- _YOUR OBJECTIVE_: Output each line exactly as written, from the first line of the records to the line bearing "Matemáticas Universidad", inclusive, while leaving every picture out.

Stored data entries

------------------------------------

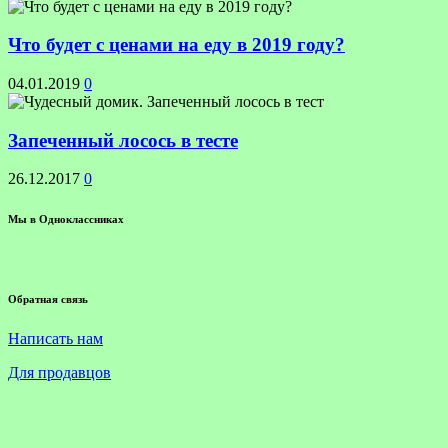
Что будет с ценами на еду в 2019 году?
04.01.2019
0
Запеченный лосось в тесте
26.12.2017
0
Мы в Одноклассниках
Обратная связь
Написать нам
Для продавцов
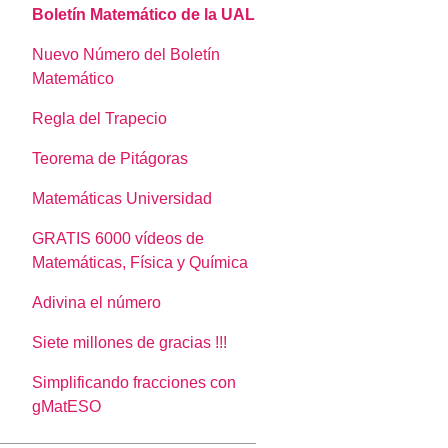
Boletín Matemático de la UAL
Nuevo Número del Boletín
Matemático
Regla del Trapecio
Teorema de Pitágoras
Matemáticas Universidad
GRATIS 6000 vídeos de
Matemáticas, Física y Química
Adivina el número
Siete millones de gracias !!!
Simplificando fracciones con
gMatESO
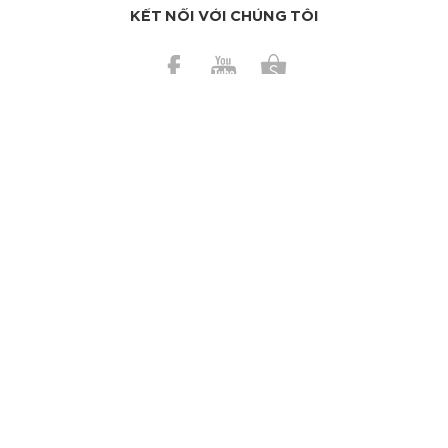
KẾT NỐI VỚI CHÚNG TÔI
BÀI GẦN ĐÂY
Những mẹo vặt giúp cuộc sống của bạn dễ thở hơn
Có nên dùng bơ ca cao trị da cháy nắng?
TAGS
Làm sạch da
Kem dưỡng
Chống nắng
Nước hoa
Trang điểm
Ngừa mụn
Trị mụn
Dưỡng tóc
Tinh dầu
Mặt nạ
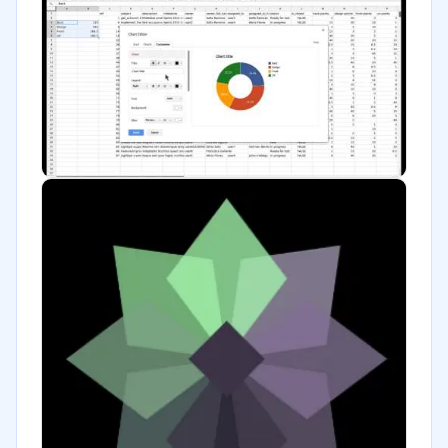
Farmacéutica
Bienes raíces
Software / TI
Financiera
Salud
Marketing y Comunicación
Automotriz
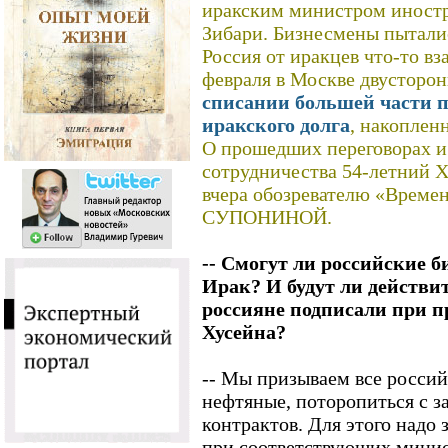
иракским министром иност
Зибари. Бизнесмены пытали
Россия от иракцев что-то вз
февраля в Москве двусторо
списании большей части 
иракского долга
, накоплен
О прошедших переговорах и
сотрудничества 54-летний 
вчера обозревателю «Време
СУПОНИНОЙ.
-- Смогут ли российские 
Ирак? И будут ли действ
россияне подписали при 
Хусейна?
-- Мы призываем все россий
нефтяные, поторопиться с 
контрактов. Для этого надо 
при соответствующих минис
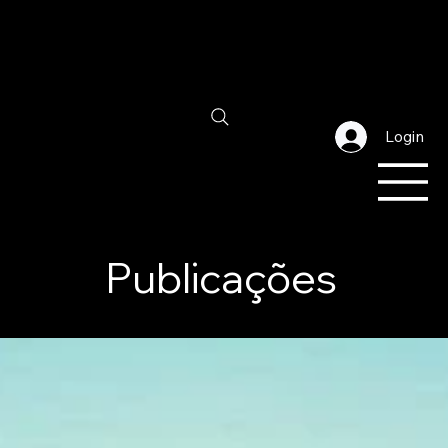
Login
Publicações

------------------------------------

- _PROBLEM SOLUTION_:
Что будет с ценами на еду в 2019 году?
04.01.2019
0
Запеченный лосось в тесте
26.12.2017
0
Мы в Одноклассниках
Обратная связь
Написать нам
Для продавцов
Boletín Matemático de la UAL
Nuevo Número del Boletín
Matemático
Regla del Trapecio
Teorema de Pitágoras
Matemáticas Universidad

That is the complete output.